Sementara itu, Eropa sedang mengalami kenaikan permintaan pendingin ruangan (air conditioner) karena cuaca panas yang ekstrem. Produsen AC asal China seperti Midea dan Gree melaporkan peningkatan penjualan yang signifikan di negara-negara Eropa. Hal ini juga didukung oleh peningkatan penjualan online melalui platform e-commerce seperti Alibaba.

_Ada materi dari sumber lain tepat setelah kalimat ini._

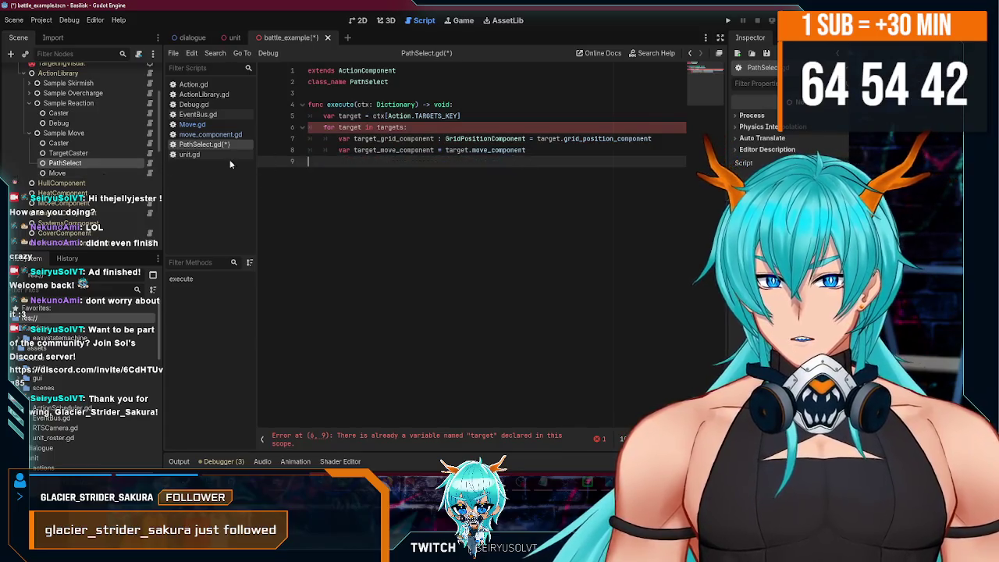
left_click(438, 149)
type(": MoveC")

Di sisi lain, perusahaan teknologi asal China, XGIMI, baru-baru ini meluncurkan kacamata pintar (smart glasses) yang dilengkapi dengan teknologi kecerdasan buatan. Namun, fitur ini juga menimbulkan kekhawatiran tentang privasi dan keamanan data pengguna.
Infoblox, sebuah perusahaan keamanan siber, juga melaporkan bahwa scam (penipuan) online yang menggunakan framework asal China telah menyebabkan kerugian besar bagi masyarakat dan perusahaan di seluruh dunia. Scam ini dapat menyebar melalui perangkat pribadi dan jaringan kantor, sehingga perusahaan perlu meningkatkan kesadaran dan keamanan siber untuk mencegah kerugian lebih lanjut.
Dalam beberapa tahun terakhir, China telah menjadi salah satu pemain utama dalam pengembangan teknologi kecerdasan buatan dan pusat data. Namun, hal ini juga menimbulkan kekhawatiran tentang privasi, keamanan, dan dampak sosial dari teknologi ini. Oleh karena itu, perlu dilakukan penelitian dan pengembangan yang lebih lanjut untuk memastikan bahwa teknologi ini dapat digunakan dengan aman dan bertanggung jawab.